Segment Start: Records to use
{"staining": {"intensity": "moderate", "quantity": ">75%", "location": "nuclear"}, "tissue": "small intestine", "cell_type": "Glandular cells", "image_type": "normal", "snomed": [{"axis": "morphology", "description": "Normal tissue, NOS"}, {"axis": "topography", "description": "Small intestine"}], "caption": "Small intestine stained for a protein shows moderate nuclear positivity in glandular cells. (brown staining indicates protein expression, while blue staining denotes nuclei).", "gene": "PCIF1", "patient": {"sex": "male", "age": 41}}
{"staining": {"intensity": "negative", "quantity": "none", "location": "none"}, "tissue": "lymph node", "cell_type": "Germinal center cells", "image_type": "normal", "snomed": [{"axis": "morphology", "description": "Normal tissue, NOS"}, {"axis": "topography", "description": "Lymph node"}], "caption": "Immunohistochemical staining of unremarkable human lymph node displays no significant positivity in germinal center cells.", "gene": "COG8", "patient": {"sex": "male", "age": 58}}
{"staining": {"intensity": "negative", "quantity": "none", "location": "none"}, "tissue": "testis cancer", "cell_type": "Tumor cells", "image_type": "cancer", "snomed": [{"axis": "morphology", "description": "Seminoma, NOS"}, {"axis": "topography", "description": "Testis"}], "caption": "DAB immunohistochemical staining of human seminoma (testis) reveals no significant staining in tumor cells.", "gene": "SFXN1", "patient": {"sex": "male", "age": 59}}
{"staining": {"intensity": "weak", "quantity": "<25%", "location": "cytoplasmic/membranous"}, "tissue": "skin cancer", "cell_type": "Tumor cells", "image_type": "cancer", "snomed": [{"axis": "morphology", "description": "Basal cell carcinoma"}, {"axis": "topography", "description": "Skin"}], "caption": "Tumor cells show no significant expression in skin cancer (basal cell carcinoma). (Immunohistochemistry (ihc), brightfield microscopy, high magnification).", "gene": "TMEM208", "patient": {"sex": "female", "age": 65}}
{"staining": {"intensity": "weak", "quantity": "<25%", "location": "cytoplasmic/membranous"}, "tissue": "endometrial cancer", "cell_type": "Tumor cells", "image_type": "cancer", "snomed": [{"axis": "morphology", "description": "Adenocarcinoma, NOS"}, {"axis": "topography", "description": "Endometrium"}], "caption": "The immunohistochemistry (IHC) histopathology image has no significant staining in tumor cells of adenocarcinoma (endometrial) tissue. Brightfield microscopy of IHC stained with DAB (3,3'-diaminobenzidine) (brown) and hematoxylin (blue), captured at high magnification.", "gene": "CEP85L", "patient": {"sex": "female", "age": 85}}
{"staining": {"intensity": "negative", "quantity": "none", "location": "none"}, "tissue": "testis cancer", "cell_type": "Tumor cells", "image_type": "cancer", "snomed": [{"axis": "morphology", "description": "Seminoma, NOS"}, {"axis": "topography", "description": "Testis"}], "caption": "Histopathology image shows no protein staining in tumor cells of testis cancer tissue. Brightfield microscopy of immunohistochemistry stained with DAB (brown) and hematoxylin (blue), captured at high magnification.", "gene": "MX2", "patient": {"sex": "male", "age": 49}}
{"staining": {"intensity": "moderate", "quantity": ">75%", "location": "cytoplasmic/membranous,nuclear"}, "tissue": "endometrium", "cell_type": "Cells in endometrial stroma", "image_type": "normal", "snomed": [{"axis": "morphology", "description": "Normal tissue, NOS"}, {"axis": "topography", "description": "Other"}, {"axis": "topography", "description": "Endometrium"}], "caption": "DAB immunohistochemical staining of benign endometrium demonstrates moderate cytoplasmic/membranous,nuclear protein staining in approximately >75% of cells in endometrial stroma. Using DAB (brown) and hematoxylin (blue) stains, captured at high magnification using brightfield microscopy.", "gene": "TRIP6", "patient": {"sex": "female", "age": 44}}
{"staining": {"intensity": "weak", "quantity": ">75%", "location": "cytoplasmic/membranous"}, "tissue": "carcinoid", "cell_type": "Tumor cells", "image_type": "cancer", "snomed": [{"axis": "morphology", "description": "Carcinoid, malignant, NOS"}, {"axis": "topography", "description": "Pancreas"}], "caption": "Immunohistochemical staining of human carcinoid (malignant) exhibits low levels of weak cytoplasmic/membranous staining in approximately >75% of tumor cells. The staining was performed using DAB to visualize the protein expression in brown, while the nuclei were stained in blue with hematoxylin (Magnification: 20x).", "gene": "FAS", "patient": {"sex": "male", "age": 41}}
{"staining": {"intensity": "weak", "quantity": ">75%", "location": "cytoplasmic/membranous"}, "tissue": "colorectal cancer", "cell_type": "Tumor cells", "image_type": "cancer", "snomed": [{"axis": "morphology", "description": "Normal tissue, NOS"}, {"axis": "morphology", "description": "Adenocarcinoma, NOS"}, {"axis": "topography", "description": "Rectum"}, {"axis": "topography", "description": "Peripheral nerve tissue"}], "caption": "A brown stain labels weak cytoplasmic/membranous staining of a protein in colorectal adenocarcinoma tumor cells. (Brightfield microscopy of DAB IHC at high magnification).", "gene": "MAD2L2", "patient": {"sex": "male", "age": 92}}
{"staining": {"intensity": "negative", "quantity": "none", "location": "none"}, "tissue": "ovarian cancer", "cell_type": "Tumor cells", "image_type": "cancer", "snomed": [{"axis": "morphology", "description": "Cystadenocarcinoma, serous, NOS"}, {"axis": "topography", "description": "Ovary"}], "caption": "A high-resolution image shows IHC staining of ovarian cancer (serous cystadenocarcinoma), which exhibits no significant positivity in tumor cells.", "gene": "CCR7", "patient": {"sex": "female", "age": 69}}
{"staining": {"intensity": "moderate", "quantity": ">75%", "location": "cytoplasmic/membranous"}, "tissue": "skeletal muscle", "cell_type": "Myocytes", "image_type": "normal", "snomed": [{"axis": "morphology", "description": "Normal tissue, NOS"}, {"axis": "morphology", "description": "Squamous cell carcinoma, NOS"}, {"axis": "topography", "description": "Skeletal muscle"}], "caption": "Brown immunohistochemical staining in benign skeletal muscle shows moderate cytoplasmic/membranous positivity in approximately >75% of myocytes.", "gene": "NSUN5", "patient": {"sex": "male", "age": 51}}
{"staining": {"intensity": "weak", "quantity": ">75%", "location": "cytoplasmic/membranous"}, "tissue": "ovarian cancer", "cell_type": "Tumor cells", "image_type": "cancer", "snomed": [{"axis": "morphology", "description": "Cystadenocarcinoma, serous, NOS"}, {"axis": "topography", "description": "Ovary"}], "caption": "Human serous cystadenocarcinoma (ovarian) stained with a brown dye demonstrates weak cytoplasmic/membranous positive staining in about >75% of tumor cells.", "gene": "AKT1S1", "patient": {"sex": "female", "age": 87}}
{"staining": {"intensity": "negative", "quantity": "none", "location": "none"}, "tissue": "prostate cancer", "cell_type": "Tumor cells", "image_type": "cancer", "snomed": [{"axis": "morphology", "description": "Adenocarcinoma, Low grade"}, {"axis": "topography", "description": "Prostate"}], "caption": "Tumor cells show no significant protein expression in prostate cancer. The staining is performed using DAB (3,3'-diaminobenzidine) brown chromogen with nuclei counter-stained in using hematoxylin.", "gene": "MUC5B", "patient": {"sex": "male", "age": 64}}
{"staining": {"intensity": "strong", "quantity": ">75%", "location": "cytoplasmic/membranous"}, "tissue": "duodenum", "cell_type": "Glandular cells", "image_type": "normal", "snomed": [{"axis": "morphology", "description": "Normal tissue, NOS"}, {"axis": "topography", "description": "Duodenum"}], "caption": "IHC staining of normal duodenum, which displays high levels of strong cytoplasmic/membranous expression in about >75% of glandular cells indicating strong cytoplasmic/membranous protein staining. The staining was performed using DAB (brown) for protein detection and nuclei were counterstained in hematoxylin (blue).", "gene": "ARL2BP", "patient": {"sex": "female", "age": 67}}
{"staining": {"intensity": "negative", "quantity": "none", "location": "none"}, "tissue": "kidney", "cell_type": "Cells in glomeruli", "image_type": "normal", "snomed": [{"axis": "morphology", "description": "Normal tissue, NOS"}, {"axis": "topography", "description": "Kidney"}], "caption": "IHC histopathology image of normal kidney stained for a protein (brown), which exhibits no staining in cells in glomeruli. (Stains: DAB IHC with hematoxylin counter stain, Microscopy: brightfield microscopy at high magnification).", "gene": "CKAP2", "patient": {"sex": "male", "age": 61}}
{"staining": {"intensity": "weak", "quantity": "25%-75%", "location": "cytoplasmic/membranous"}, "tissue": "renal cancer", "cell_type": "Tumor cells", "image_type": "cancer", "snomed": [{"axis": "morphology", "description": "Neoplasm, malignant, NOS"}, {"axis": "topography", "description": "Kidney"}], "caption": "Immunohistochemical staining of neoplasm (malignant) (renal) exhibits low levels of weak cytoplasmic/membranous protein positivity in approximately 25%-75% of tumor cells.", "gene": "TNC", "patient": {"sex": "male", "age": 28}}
Segment End: Records to use
Work to be completed
Where a line in the records above holds the string "Kidney", it counts toward the total; give that total alone.

Output for this task
2